Sinn is doing a bit of the fusion thing too — but promises it is in a subtle, playful way, sticking firmly to classic Italian tradition. Put differently, it is finding harmony between Italian tradition and innovation. And luckily not too much of the Boetie-goes-to-Rome thing on the menu.
So, despite my fusion scepticism I decided, ‘Why not go for the biltong arancino?’ — Italian rice balls stuffed with mozzarella and creamy dry wors, coated with pangrattato (crispy breadcrumbs), served with smoked tomato sauce.
Beautifully presented, it was scrumptious. As I resisted licking the plate, the charming Persegani joined me for a quick chat before the 1pm proper stampede started — because then, as he says with a smile, “This place is going to explode.”
Originally from the Italian city of Cremona, he first visited South Africa last year, as part of his job opening restaurants all over the world. After experiencing the richness of our food culture, Persegani officially relocated in May to start Sinn.
The dishes are inspired by childhood memories of meals prepared by his 93-year-old grandmother.
I confess that his type of fusion — well, based on my starter — works very well.
He explains his approach: “You know, why not take, for example, my grandmother’s recipes, twist them, redesign them, make them a little bit more modern and test them on the market?” he says.

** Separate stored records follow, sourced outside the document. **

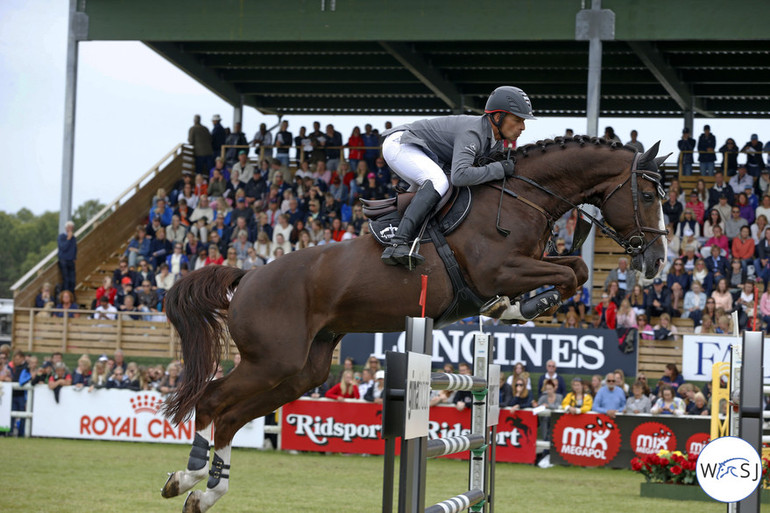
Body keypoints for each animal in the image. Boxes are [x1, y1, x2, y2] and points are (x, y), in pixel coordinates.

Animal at [160, 137, 664, 512]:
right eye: (647, 195)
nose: (656, 262)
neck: (523, 196)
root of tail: (247, 275)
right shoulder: (501, 270)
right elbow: (570, 273)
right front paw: (519, 306)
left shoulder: (527, 264)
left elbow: (575, 270)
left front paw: (516, 307)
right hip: (272, 362)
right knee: (212, 401)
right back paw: (187, 476)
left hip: (302, 371)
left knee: (231, 415)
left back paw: (205, 493)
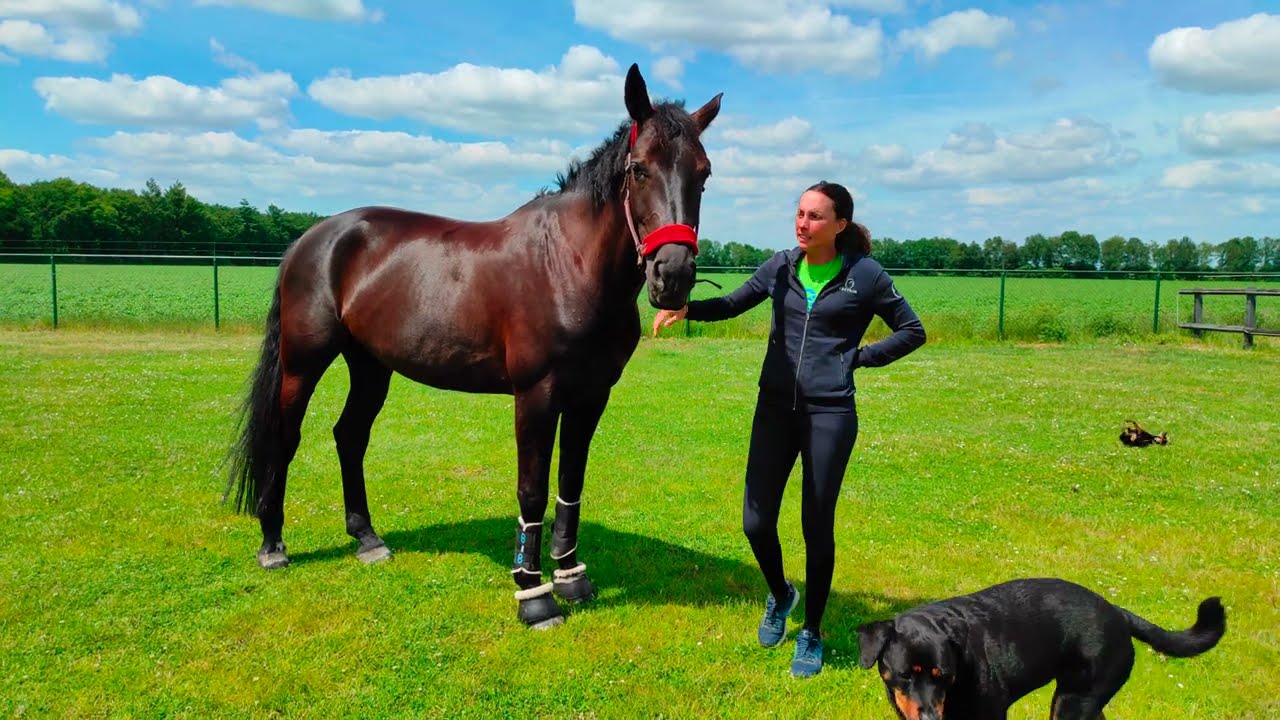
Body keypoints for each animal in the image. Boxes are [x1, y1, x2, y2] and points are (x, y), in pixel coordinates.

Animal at [226, 64, 722, 628]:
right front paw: (534, 595)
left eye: (704, 173)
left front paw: (572, 578)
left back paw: (367, 539)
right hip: (302, 364)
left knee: (349, 436)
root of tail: (308, 241)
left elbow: (570, 481)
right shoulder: (536, 395)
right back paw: (273, 545)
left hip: (370, 365)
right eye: (639, 169)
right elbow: (532, 489)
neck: (566, 263)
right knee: (284, 438)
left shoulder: (592, 395)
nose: (673, 276)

“Then, obviously, in Italy we have salami, right? Before coming here I didn’t know about biltong.”
I gather that he includes dry wors under the biltong umbrella.
“So, I see everyone with this biltong going around, everyone crazy with biltong — it’s basically a mini dry salami. And I couldn’t find amazing quality salami here like in Italy.

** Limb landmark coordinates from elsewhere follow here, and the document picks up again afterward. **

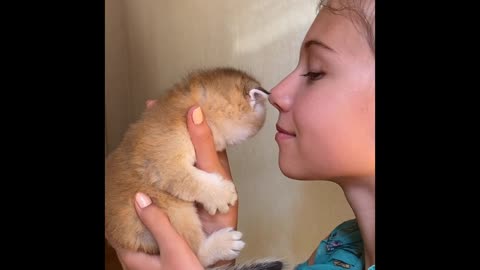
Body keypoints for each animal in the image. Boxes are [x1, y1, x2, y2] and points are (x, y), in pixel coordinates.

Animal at [103, 66, 280, 268]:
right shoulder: (165, 163)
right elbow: (193, 180)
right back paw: (222, 244)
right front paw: (221, 194)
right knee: (198, 254)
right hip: (175, 209)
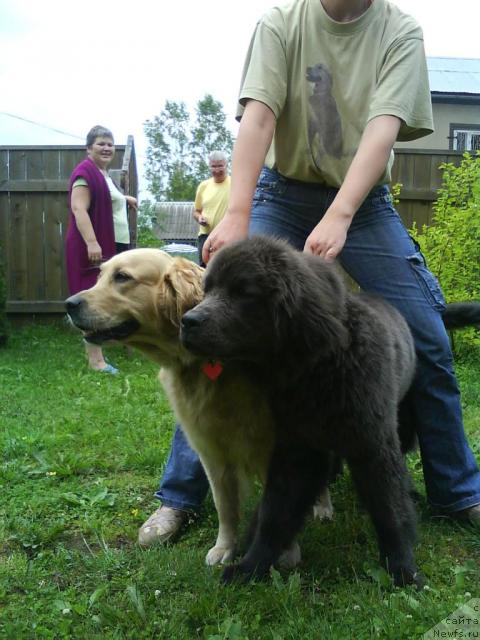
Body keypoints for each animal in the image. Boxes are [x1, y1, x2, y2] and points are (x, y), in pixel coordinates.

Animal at [180, 234, 476, 584]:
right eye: (208, 289)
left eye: (243, 292)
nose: (188, 321)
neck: (318, 371)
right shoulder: (297, 447)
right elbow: (274, 513)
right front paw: (250, 567)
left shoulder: (372, 443)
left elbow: (390, 509)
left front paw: (403, 569)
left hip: (403, 425)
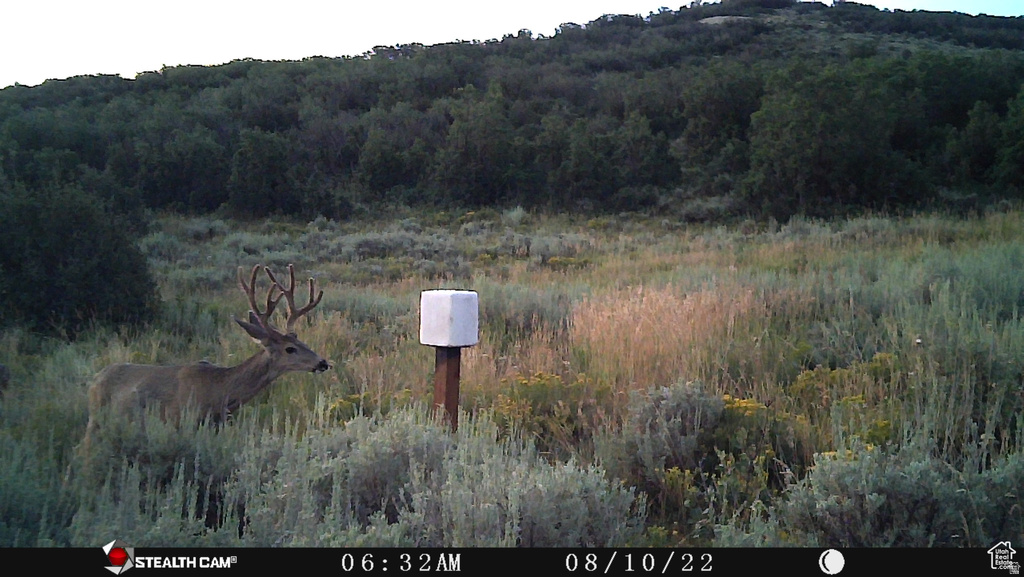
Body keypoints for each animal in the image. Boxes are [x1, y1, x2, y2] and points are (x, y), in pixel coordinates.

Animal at [81, 264, 332, 454]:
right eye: (290, 349)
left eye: (300, 340)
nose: (323, 362)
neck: (218, 391)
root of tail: (94, 379)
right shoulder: (178, 420)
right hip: (96, 417)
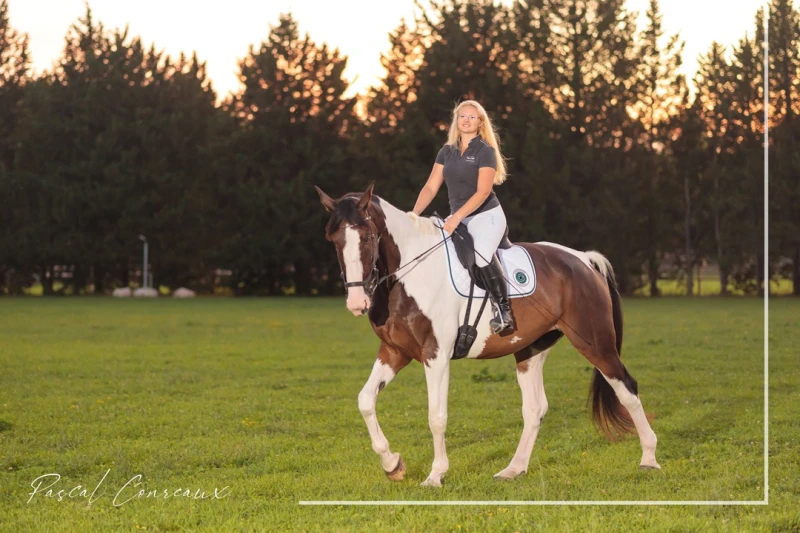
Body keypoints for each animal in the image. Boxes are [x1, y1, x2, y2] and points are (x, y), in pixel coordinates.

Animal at [315, 183, 660, 487]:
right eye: (333, 239)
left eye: (367, 237)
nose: (357, 303)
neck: (408, 276)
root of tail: (584, 259)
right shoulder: (393, 352)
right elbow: (365, 400)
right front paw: (393, 465)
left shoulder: (436, 355)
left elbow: (436, 416)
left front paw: (435, 476)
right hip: (531, 349)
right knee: (535, 409)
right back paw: (513, 470)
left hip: (594, 342)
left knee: (627, 389)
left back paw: (649, 459)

“I was, like, at this point, I would rather swap it with something more local that people love and twist it inside my recipe.”
In addition to the fusion elements, Persegani designed his menu by looking at the map of Italy: “Five recipes from the north, five from the middle, Rome area and five from the south.
“And then I work on that. Then I thought, ‘People here are crazy for meat, okay — braai and all this kind of tradition.”
He pauses and chuckles.
“But now that the restaurant is open I realise that they look more for seafood because you guys don’t have sea nearby so everyone goes crazy for seafood. Now I’m already preparing the next menu with instead of more meat, more seafood.”
On the menu is a pasta dish based on a family recipe: Nonna’s butternut and ginger ravioli. It was inspired by his grandmother’s cooking. I ask him what she thinks about her grandson’s latest venture.
“Oh, she’s very proud. I grew up staying with her so obviously we were cooking together and, in Italy, usually the grandmother stays at home and cooks for all the other family members.
“We have a big 14-seater table and we all sit there and my grandmother prepares dinner and lunch. That’s how the passion started and that’s how I learned from a very young age.”
At one of the bars, someone drops a glass. Persegani flinches slightly.
“Do you ever think, ‘What the fuck am I doing?’” I ask.
“Oh my God, every day. I already knew it was hard,” he says.
“Obviously, a new country, new way of managing the business. Different people, different approaches. Obviously, I had more to learn and in a very fast way.”
He is philosophical.
“You will never be successful if you don’t suffer first. And the restaurant business is something where you need to sacrifice everything. Your life, your free time, your private life, everything. There’s no life. I’m here all day. Every day.”
Meanwhile the Sinn machine purrs on smoothly. But I realise the conductor has to get back to his kitchen.
“What should I order as a main?,” I ask before he goes.
“Osso buco hotpot,” he says without hesitation.
This braised beef dish is slow-cooked overnight, Persegani says, so it is “super soft”.
“There’s still the bone and the marrow inside. Then everything gets assembled and then reheated in the wood fire oven.”
It is served on a Parmesan risotto.
Not too long after my waiter opens the hotpot with a dramatic flourish.
The dish was perfect, melt-in-the-mouth deliciousness. My mouth is watering again, just typing this.